Mortgage Insurance: Deductible Once Again Starting Tax Year 2026
Last year, President Trump and Congress reinstated and made permanent the federal tax deduction for mortgage insurance (MI) premiums with the enactment of the One Big Beautiful Bill Act. As you get ready to file taxes this year, keep in mind that the next time tax season rolls around (known as tax year 2026), qualifying homeowners will once again be able to deduct premiums paid to private MI companies and government agencies on their federal income taxes. This will be the first time since tax year 2021 that this deduction will be available and will make homeownership more affordable by providing meaningful tax relief for working-class homeowners, without increasing risk in the housing finance system.
MI premiums were previously deductible for tax years 2007-2021 and, during that time, the deduction was claimed 44.5 million times. At a time when access to homeownership can seem out of reach due to limited housing supply and high interest rates, Congress and President Trump are standing up for working-class Americans by restoring the tax deduction and delivering meaningful and targeted tax relief for homeowners by reinstating and making permanent the MI premium deduction.

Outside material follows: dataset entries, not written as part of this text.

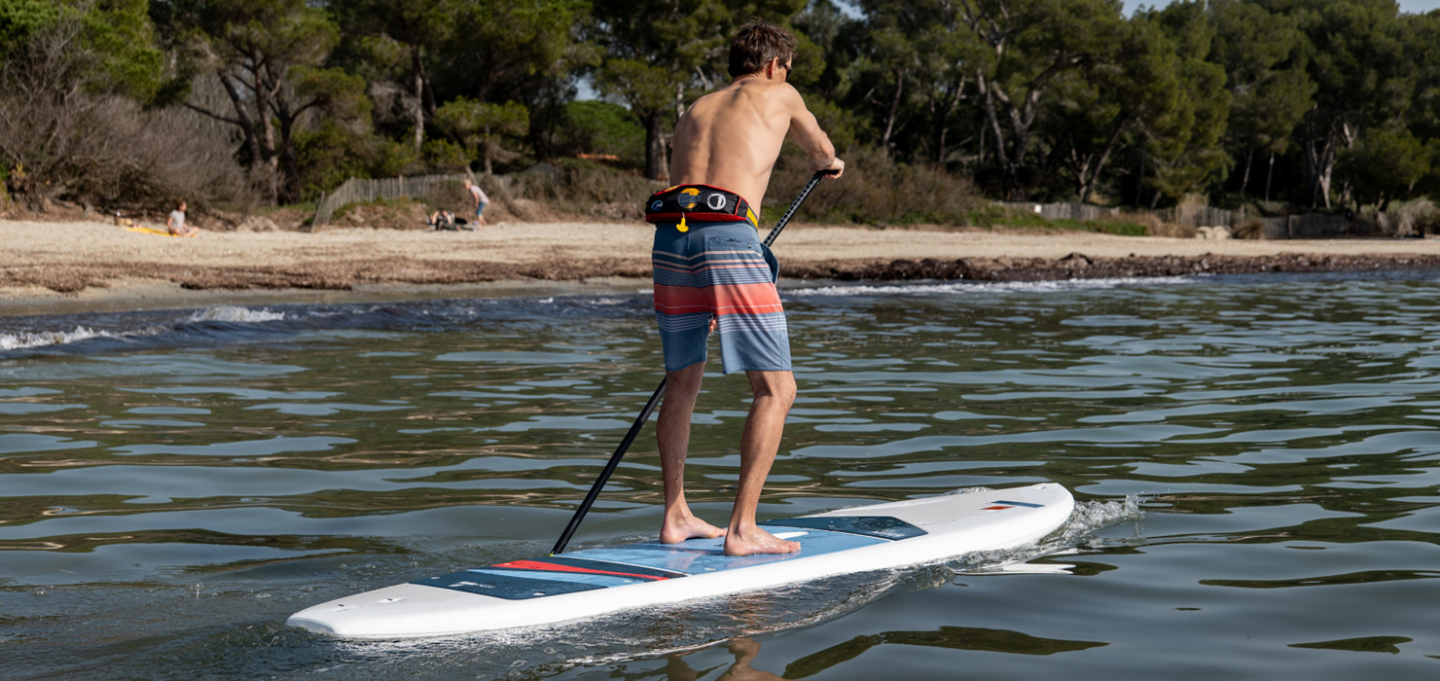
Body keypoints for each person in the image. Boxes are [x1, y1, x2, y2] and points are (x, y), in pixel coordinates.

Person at [647, 20, 844, 556]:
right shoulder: (781, 93)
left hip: (672, 239)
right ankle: (743, 529)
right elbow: (821, 150)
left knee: (681, 382)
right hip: (729, 242)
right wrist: (830, 164)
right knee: (777, 390)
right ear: (776, 65)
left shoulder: (697, 107)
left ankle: (676, 516)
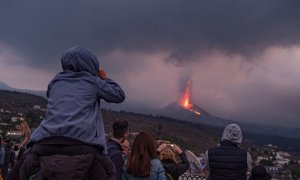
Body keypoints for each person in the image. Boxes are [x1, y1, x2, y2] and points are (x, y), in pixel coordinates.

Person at [8, 45, 125, 180]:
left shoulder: (56, 81)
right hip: (81, 142)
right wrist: (104, 78)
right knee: (109, 171)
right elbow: (119, 95)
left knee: (19, 169)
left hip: (46, 141)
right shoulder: (93, 81)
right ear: (92, 64)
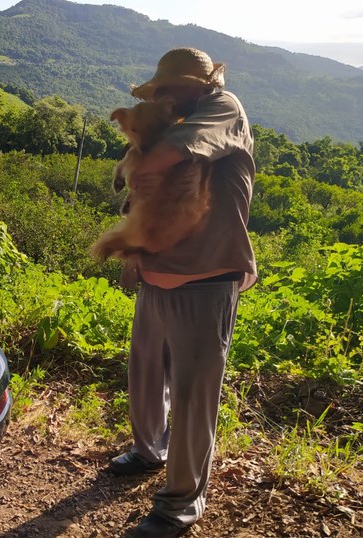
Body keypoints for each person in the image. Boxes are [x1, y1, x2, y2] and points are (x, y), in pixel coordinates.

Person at [108, 48, 258, 538]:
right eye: (160, 91)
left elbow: (172, 154)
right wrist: (134, 256)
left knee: (195, 396)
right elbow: (141, 190)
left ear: (202, 84)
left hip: (206, 280)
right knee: (146, 372)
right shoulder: (165, 124)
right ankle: (149, 450)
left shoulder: (223, 108)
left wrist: (141, 152)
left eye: (172, 88)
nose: (165, 96)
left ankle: (179, 505)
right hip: (157, 276)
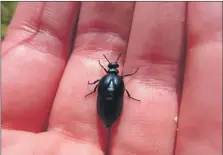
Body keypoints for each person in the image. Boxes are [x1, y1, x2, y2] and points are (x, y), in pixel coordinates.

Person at [2, 2, 222, 155]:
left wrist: (94, 89)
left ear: (110, 69)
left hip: (107, 109)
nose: (112, 66)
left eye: (111, 65)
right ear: (115, 69)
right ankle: (109, 119)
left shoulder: (108, 79)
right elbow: (119, 91)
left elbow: (107, 89)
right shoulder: (115, 79)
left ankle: (108, 119)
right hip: (111, 110)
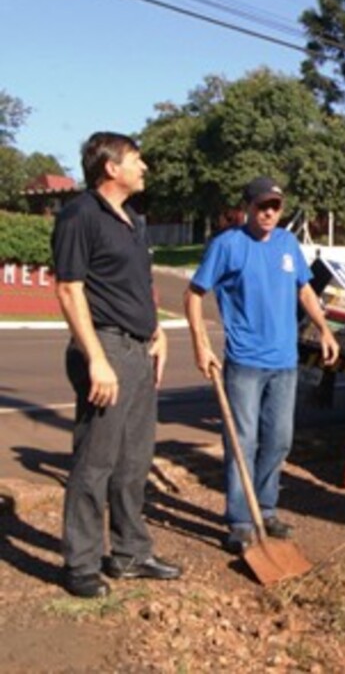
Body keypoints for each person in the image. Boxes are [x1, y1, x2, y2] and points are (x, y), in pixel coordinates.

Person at [51, 132, 182, 598]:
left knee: (134, 460)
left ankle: (130, 554)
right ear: (111, 167)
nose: (144, 167)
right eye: (136, 160)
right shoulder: (80, 215)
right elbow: (69, 289)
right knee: (95, 462)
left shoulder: (133, 220)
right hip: (105, 349)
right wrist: (96, 359)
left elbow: (137, 284)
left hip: (139, 350)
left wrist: (157, 330)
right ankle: (81, 564)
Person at [184, 176, 339, 553]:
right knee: (242, 442)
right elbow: (193, 294)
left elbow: (304, 289)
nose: (269, 213)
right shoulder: (227, 245)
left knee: (279, 439)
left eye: (275, 207)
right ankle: (240, 520)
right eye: (261, 206)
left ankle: (266, 509)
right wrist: (200, 345)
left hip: (285, 362)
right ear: (247, 208)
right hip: (244, 362)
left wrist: (324, 329)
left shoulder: (287, 244)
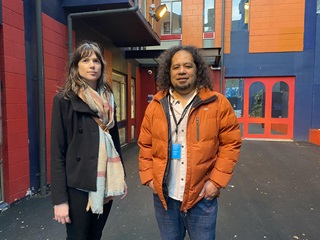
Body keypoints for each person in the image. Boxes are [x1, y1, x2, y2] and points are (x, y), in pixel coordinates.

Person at [138, 45, 242, 240]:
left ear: (197, 70)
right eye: (176, 67)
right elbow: (145, 144)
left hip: (201, 197)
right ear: (168, 72)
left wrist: (216, 182)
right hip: (165, 198)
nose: (182, 71)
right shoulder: (155, 106)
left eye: (187, 66)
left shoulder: (217, 103)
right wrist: (149, 178)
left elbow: (231, 144)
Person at [50, 40, 127, 240]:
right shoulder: (64, 100)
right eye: (86, 60)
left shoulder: (108, 99)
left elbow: (115, 142)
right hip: (78, 185)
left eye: (96, 61)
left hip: (105, 180)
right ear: (76, 66)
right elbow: (57, 152)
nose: (92, 65)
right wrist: (60, 200)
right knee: (78, 237)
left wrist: (121, 176)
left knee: (95, 235)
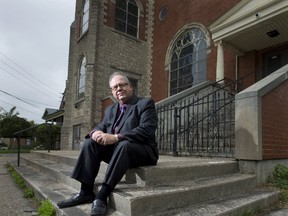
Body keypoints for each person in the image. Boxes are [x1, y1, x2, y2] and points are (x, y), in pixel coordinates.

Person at [57, 72, 159, 216]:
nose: (119, 89)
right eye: (115, 87)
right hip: (119, 153)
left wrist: (116, 137)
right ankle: (85, 192)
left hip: (143, 152)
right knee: (89, 143)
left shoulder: (144, 104)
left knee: (124, 144)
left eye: (122, 85)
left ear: (130, 87)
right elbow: (102, 125)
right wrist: (95, 133)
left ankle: (102, 195)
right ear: (112, 91)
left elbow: (147, 130)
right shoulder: (111, 109)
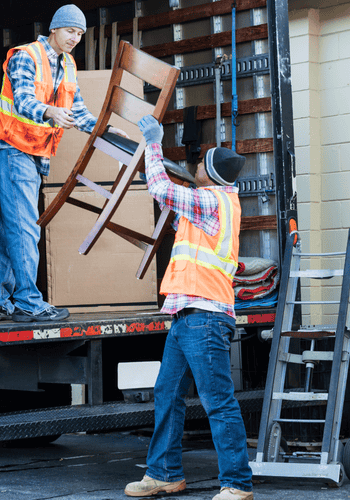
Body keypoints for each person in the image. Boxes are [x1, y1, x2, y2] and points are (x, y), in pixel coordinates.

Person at [124, 115, 253, 500]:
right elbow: (175, 195)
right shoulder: (215, 201)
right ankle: (164, 473)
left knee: (218, 402)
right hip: (187, 316)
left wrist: (153, 143)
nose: (195, 165)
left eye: (200, 163)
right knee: (167, 393)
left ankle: (237, 484)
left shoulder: (210, 201)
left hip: (205, 317)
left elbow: (161, 190)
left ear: (209, 175)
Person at [0, 4, 125, 323]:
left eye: (81, 33)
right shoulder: (26, 56)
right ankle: (28, 300)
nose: (76, 38)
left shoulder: (68, 64)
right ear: (54, 29)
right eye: (71, 30)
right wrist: (50, 112)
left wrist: (106, 130)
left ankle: (3, 298)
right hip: (13, 147)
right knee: (24, 226)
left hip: (34, 152)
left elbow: (78, 111)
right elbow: (24, 99)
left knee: (12, 227)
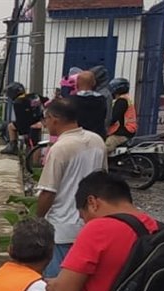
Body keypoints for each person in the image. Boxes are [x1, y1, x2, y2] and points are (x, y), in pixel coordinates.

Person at [35, 98, 107, 277]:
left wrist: (37, 220)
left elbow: (47, 192)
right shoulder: (97, 141)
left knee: (57, 283)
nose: (45, 123)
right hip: (91, 224)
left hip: (62, 228)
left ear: (54, 119)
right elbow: (104, 180)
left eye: (46, 118)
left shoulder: (60, 148)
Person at [0, 82, 44, 155]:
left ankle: (13, 147)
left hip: (28, 124)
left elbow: (20, 119)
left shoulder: (18, 102)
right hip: (39, 121)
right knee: (35, 144)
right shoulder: (33, 96)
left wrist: (23, 132)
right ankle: (35, 161)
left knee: (10, 126)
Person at [71, 70, 108, 140]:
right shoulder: (102, 100)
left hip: (78, 138)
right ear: (94, 83)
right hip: (97, 138)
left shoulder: (71, 101)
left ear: (77, 83)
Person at [106, 77, 138, 153]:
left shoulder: (122, 101)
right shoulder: (125, 99)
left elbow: (113, 118)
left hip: (122, 132)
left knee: (104, 149)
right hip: (127, 131)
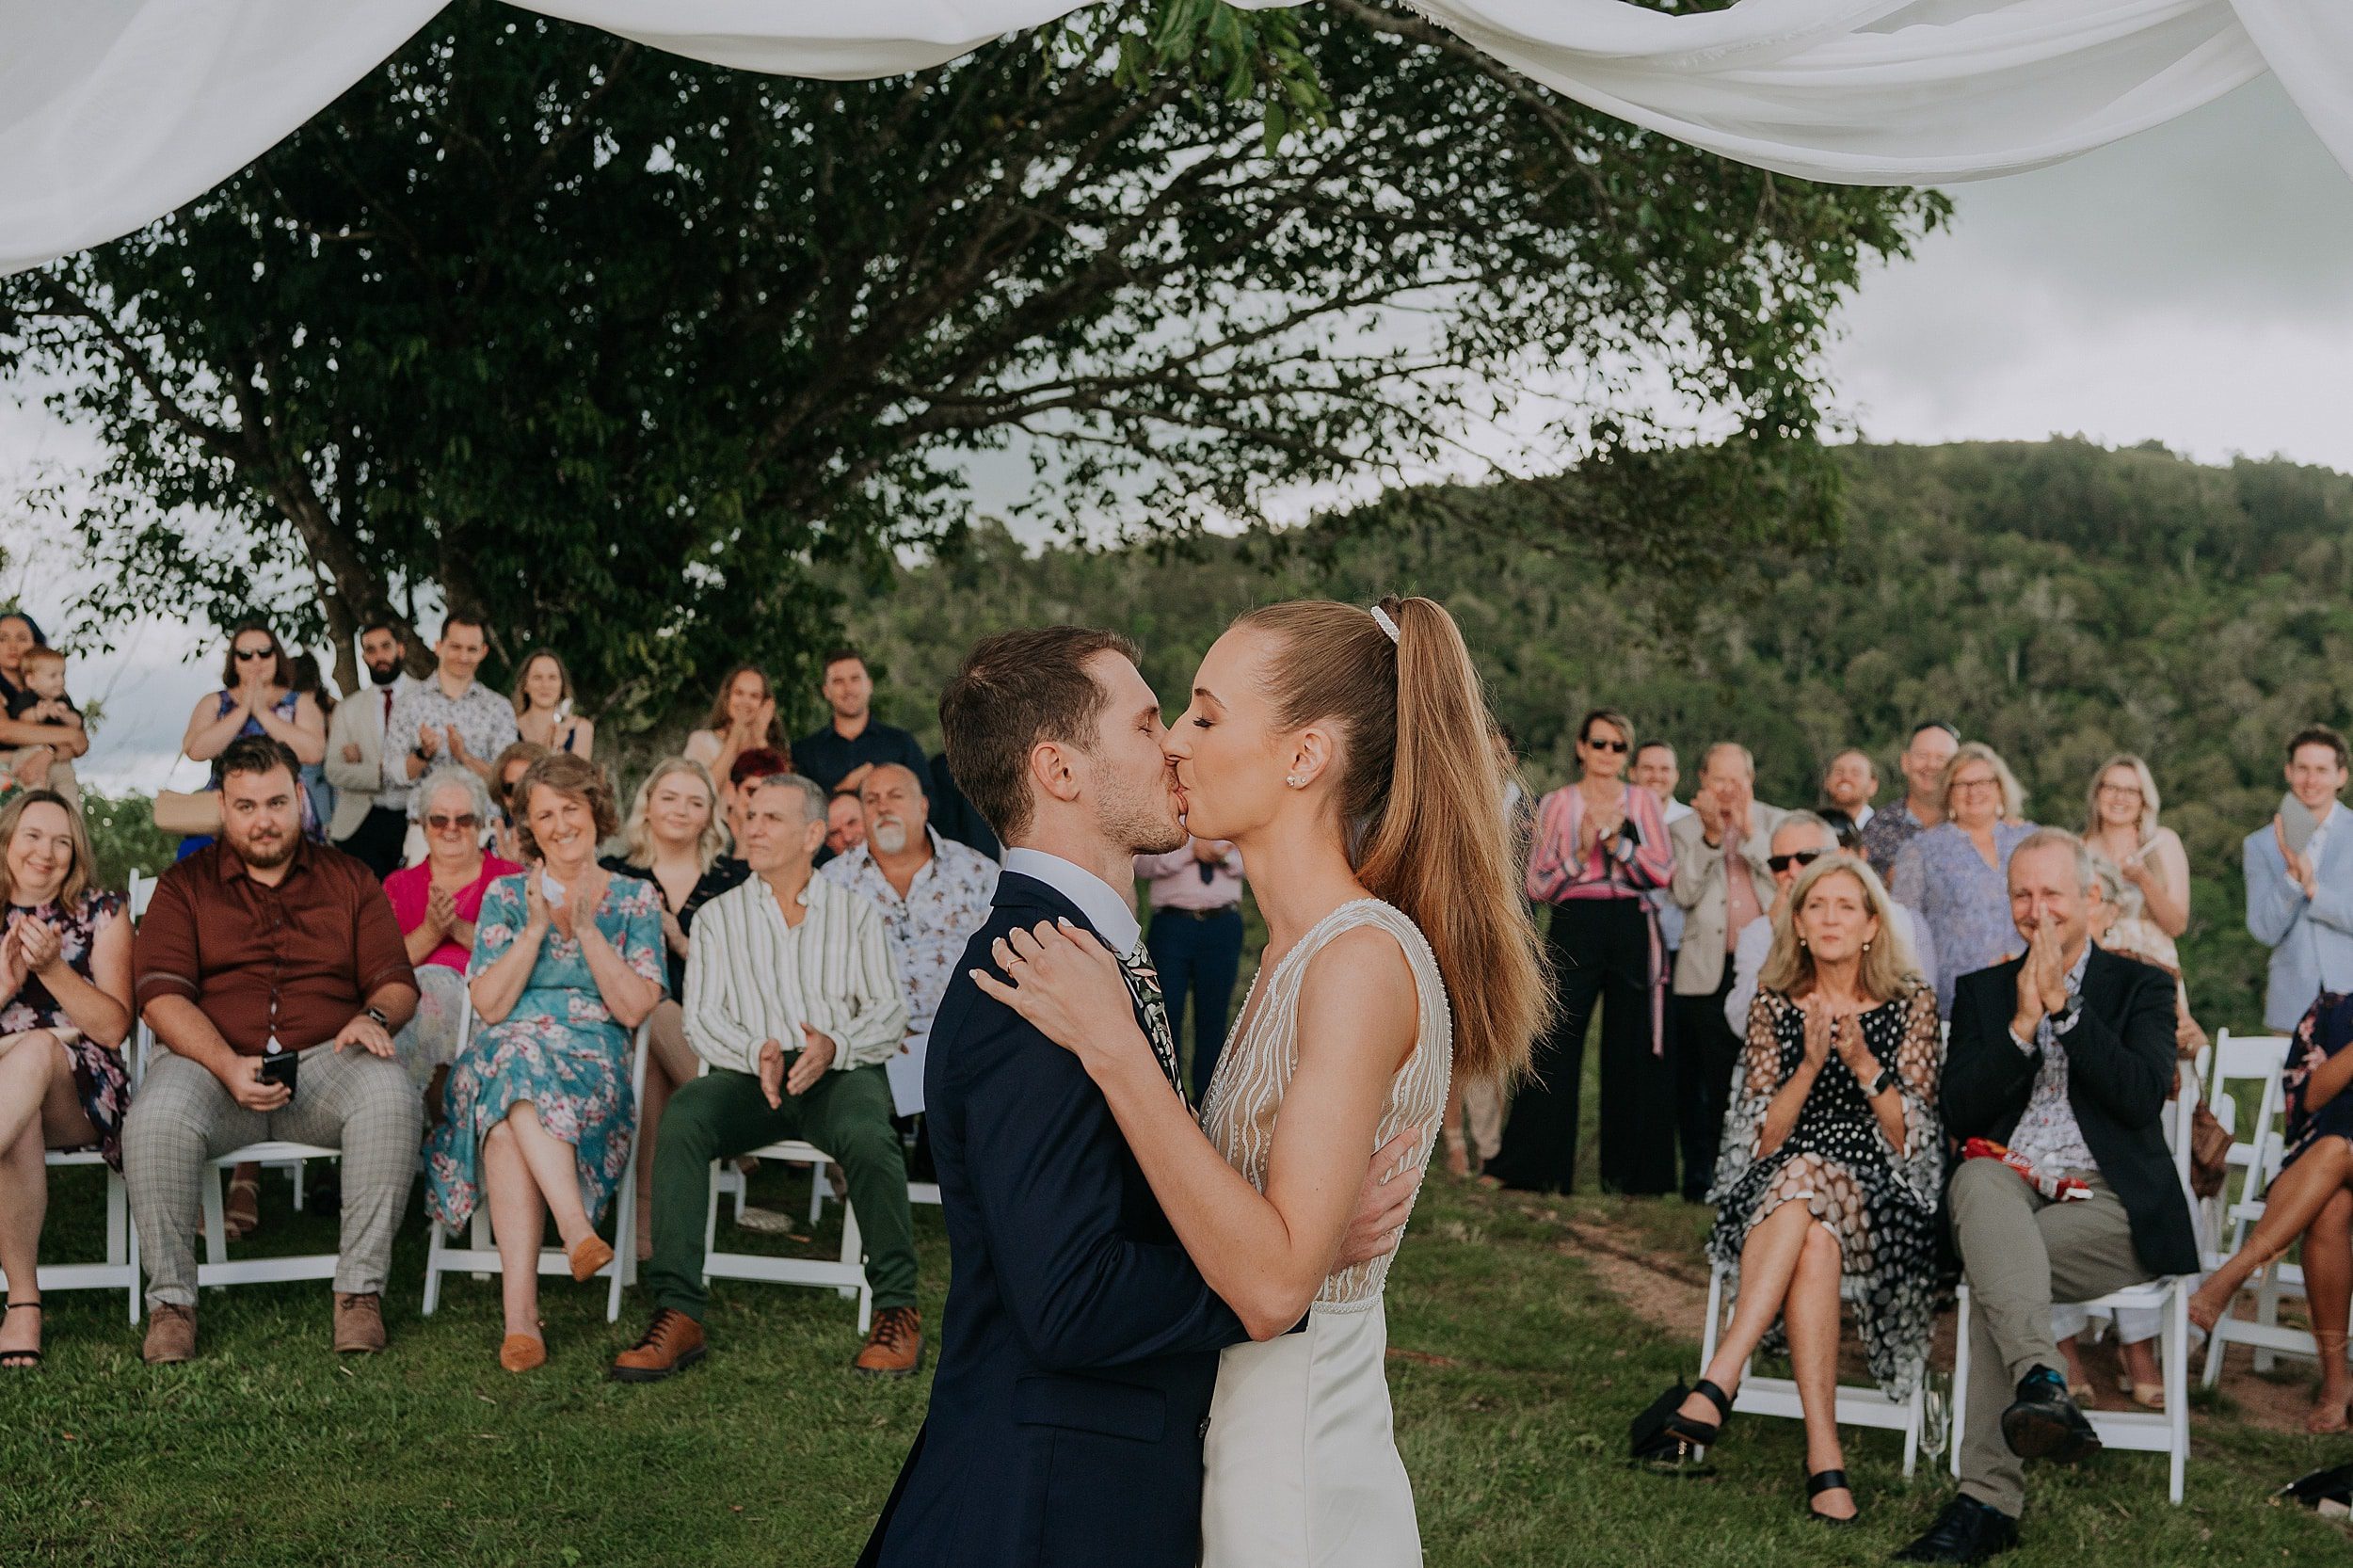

For tax years 2007 through 2021, when it was previously available, an average of 3.4 million homeowners claimed the MI deduction annually, claiming a total of $64.7 billion in deductions. The annual average MI deduction per qualified taxpayer was $1,454, supporting low- and moderate-income homeowners. The last year that the tax deduction was available, the average MI deduction went up to $2,346. Unfortunately, the MI premium deduction expired after tax year 2021, depriving taxpayers of this much-needed benefit at a time when homeownership costs like homeowners insurance, property taxes, and utilities dramatically increased.
There have been consistent efforts to make the MI premium deduction permanent and provide targeted tax relief to borrowers with mortgage insurance, the majority of whom are first-time homebuyers. This included bipartisan, bicameral support led by Senate Finance Committee Chairman Mike Crapo (R-ID), Senators Thom Tillis (R-NC) and Maggie Hassan (D-NH), and Representatives Vern Buchanan (R-FL-16) and Jimmy Panetta (D-CA-19). In addition, a broad coalition of industry groups, housing advocates, and civil rights organizations such as the NAACP, Mortgage Bankers Association (MBA), American Bankers Association (ABA), Housing Policy Council (HPC), and National Association of REALTORS ® (NAR), has consistently supported this targeted tax policy.
Private MI enables homebuyers without access to a large down payment to buy a home with tens of thousands of dollars less cash due at the closing table. Not only does the One Big Beautiful Bill Act make private MI an even more attractive option for homebuyers by making premiums tax deductible once again, private MI is one of the few costs of homebuying and homeownership that has decreased in recent years. For example, since 2017, homeowners insurance has gone up 26% and property taxes have increased by 27%. The cost of private MI, as measured by publicly reported data on in-force premium yields, has declined 25% since 2017, in stark contrast to other costs of homeownership, reaffirming that the small, temporary cost of monthly private MI provides homebuyers, lenders, the GSEs, and taxpayers with outsized benefits. Families without access to large cash down payments will now see even more savings thanks to the reinstated MI premium deduction.
While the deductibility of MI premiums will provide additional support for homebuyers, it does so without adding additional risk to the housing finance system. Beyond just those who will be able to deduct their premiums going forward, the private MI industry benefits the American taxpayer more broadly by standing as dedicated private capital that enables homeownership for American families without large down payments and protects taxpayers from losses on mortgages during future housing downturns. In fact, private mortgage insurers have covered almost $60 billion in claims since the government-sponsored enterprises (GSEs) entered conservatorship in 2008 by standing as a first layer of private capital to protect the system against default risk. The $60 billion represents significant savings for both the federal government and taxpayers.
Despite homeownership being at the center of the American Dream, a 2024 USMI survey found that a majority of Americans felt that homeownership was increasingly out of reach. Private MI makes the dream more attainable by eliminating the need for a 20% down payment – one of the top challenges that Americans report in buying a home – and allowing for a down payment as small as 3%, helping American families become homeowners sooner. The MI tax deduction that was brought back by the One Big Beautiful Bill Act is yet another step in making the American Dream of homeownership more affordable, without increasing taxpayer risk. USMI applauds the deduction’s reinstatement and will continue to work with federal policymakers to make homeownership more affordable for hardworking American families.